ダブル王子さまにはご注意を!
あいつは……一樹は、私に教えてくれなかった。
(私に……いいところ? そんなのある!?)
じっくりと考えてみたけど、全然思い付かない。
情けないことに欠点ならいくらでも挙げられるのに、長所はまったく見つからなかった。
(……やっぱり……一樹も私の長所を見つけようとして、見つからずに困ったんだろうな……)
ズシン、と胸が重くなる。やっと気持ちを認めた相手が、自分のことをよく思ってないと知って……落ち込まないはずがない。
(いくら慰められたって……長所がなきゃ虚しいだけじゃん……)
だいたい、夏樹は私のどこが気に入ったんだろう? なんか希望だか太陽だか歯の浮くことをほざいてたけど、あくまでも子ども時代のことだよね?

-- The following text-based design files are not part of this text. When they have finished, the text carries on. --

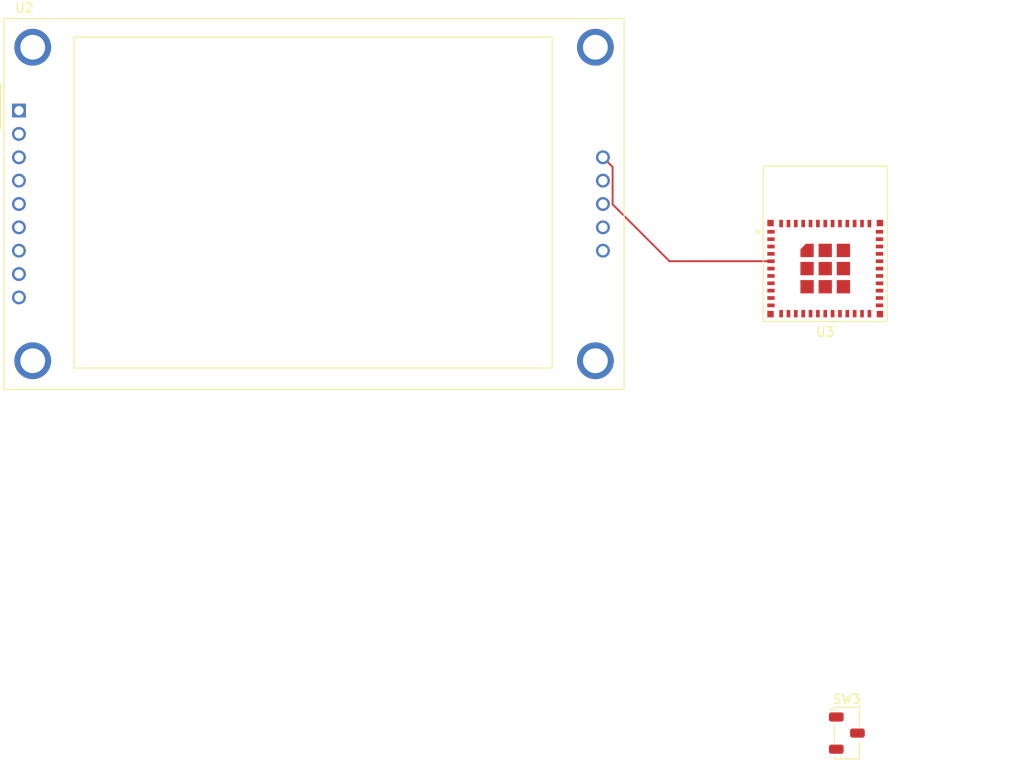
<source format=kicad_pcb>
(kicad_pcb
	(version 20241229)
	(generator "pcbnew")
	(generator_version "9.0")
	(general
		(thickness 1.6)
		(legacy_teardrops no)
	)
	(paper "A4")
	(layers
		(0 "F.Cu" signal)
		(2 "B.Cu" signal)
		(9 "F.Adhes" user "F.Adhesive")
		(11 "B.Adhes" user "B.Adhesive")
		(13 "F.Paste" user)
		(15 "B.Paste" user)
		(5 "F.SilkS" user "F.Silkscreen")
		(7 "B.SilkS" user "B.Silkscreen")
		(1 "F.Mask" user)
		(3 "B.Mask" user)
		(17 "Dwgs.User" user "User.Drawings")
		(19 "Cmts.User" user "User.Comments")
		(21 "Eco1.User" user "User.Eco1")
		(23 "Eco2.User" user "User.Eco2")
		(25 "Edge.Cuts" user)
		(27 "Margin" user)
		(31 "F.CrtYd" user "F.Courtyard")
		(29 "B.CrtYd" user "B.Courtyard")
		(35 "F.Fab" user)
		(33 "B.Fab" user)
		(39 "User.1" user)
		(41 "User.2" user)
		(43 "User.3" user)
		(45 "User.4" user)
	)
	(setup
		(pad_to_mask_clearance 0)
		(allow_soldermask_bridges_in_footprints no)
		(tenting front back)
		(pcbplotparams
			(layerselection 0x00000000_00000000_55555555_5755f5ff)
			(plot_on_all_layers_selection 0x00000000_00000000_00000000_00000000)
			(disableapertmacros no)
			(usegerberextensions no)
			(usegerberattributes yes)
			(usegerberadvancedattributes yes)
			(creategerberjobfile yes)
			(dashed_line_dash_ratio 12.000000)
			(dashed_line_gap_ratio 3.000000)
			(svgprecision 4)
			(plotframeref no)
			(mode 1)
			(useauxorigin no)
			(hpglpennumber 1)
			(hpglpenspeed 20)
			(hpglpendiameter 15.000000)
			(pdf_front_fp_property_popups yes)
			(pdf_back_fp_property_popups yes)
			(pdf_metadata yes)
			(pdf_single_document no)
			(dxfpolygonmode yes)
			(dxfimperialunits yes)
			(dxfusepcbnewfont yes)
			(psnegative no)
			(psa4output no)
			(plot_black_and_white yes)
			(sketchpadsonfab no)
			(plotpadnumbers no)
			(hidednponfab no)
			(sketchdnponfab yes)
			(crossoutdnponfab yes)
			(subtractmaskfromsilk no)
			(outputformat 1)
			(mirror no)
			(drillshape 1)
			(scaleselection 1)
			(outputdirectory "")
		)
	)
	(net 0 "")
	(net 1 "unconnected-(SW3-A-Pad3)")
	(net 2 "Net-(SW3-B)")
	(net 3 "unconnected-(SW3-C-Pad1)")
	(net 4 "unconnected-(U2-GND-Pad2)")
	(net 5 "unconnected-(U2-FLASH_CD-Pad14)")
	(net 6 "unconnected-(U2-VCC-Pad1)")
	(net 7 "Net-(U2-SCK)")
	(net 8 "Net-(U2-D{slash}~{C})")
	(net 9 "Net-(U2-MOSI)")
	(net 10 "Net-(U2-SD_CS)")
	(net 11 "Net-(U2-RESET)")
	(net 12 "Net-(U2-~{CS})")
	(net 13 "Net-(U2-MISO)")
	(net 14 "Net-(U2-LED)")
	(net 15 "unconnected-(U3-NC-Pad34)")
	(net 16 "unconnected-(U3-NC-Pad35)")
	(net 17 "unconnected-(U3-IO0-Pad12)")
	(net 18 "unconnected-(U3-RXD0-Pad30)")
	(net 19 "unconnected-(U3-IO20-Pad26)")
	(net 20 "unconnected-(U3-IO23-Pad29)")
	(net 21 "unconnected-(U3-IO1-Pad13)")
	(net 22 "unconnected-(U3-IO19-Pad25)")
	(net 23 "unconnected-(U3-3V3-Pad3)")
	(net 24 "unconnected-(U3-IO13-Pad18)")
	(net 25 "unconnected-(U3-IO18-Pad24)")
	(net 26 "unconnected-(U3-IO14-Pad19)")
	(net 27 "unconnected-(U3-NC-Pad4)")
	(net 28 "unconnected-(U3-NC-Pad32)")
	(net 29 "unconnected-(U3-IO15-Pad20)")
	(net 30 "unconnected-(U3-NC-Pad7)")
	(net 31 "unconnected-(U3-EN-Pad8)")
	(net 32 "unconnected-(U3-NC-Pad33)")
	(net 33 "unconnected-(U3-IO22-Pad28)")
	(net 34 "unconnected-(U3-TXD0-Pad31)")
	(net 35 "unconnected-(U3-IO12-Pad17)")
	(net 36 "unconnected-(U3-IO21-Pad27)")
	(net 37 "unconnected-(U3-NC-Pad21)")
	(footprint "Button_Switch_SMD:Nidec_Copal_CAS-120A" (layer "F.Cu") (at 123.85 119))
	(footprint "RF_Module:ESP32-C6-MINI-1" (layer "F.Cu") (at 121.5 68.475))
	(footprint "Display:CR2013-MI2120" (layer "F.Cu") (at 33.8 51.29))
	(segment
		(start 98.371 61.488836)
		(end 98.371 57.421)
		(width 0.2)
		(layer "F.Cu")
		(net 10)
		(uuid "2f38f6ca-5859-4cf2-ab47-b144019e5b82")
	)
	(segment
		(start 104.557164 67.675)
		(end 98.371 61.488836)
		(width 0.2)
		(layer "F.Cu")
		(net 10)
		(uuid "7f8a9dbb-2367-44c3-979a-86523e48cc31")
	)
	(segment
		(start 98.371 57.421)
		(end 97.32 56.37)
		(width 0.2)
		(layer "F.Cu")
		(net 10)
		(uuid "b901a1f8-a648-4c0e-b01d-97c5d7794b38")
	)
	(segment
		(start 115.6 67.675)
		(end 104.557164 67.675)
		(width 0.2)
		(layer "F.Cu")
		(net 10)
		(uuid "e23ce09b-7654-47f1-9492-7eb0cf04d64d")
	)
	(embedded_fonts no)
)

</source>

幼稚園時代の私は内気でおとなしかったらしいけど、やっぱり外見通りに女の子らしかったのかな?
(でも……そんなイメージを押し付けられても困る。てか絶対に嫌だから、お姫さまだなんて)
プリンセスだとか肌がむず痒くなりそう。ホントに苦手だ……どうしてこんなに嫌なのかわからないけど、心底嫌だから仕方ない。
「女の子らしさは諦めて……他で自分を磨くしかないか……」
フリフリのドレスやバラの花なんて似合わない。シンデレラだの白雪姫だの。私には不似合いだしお断りだ。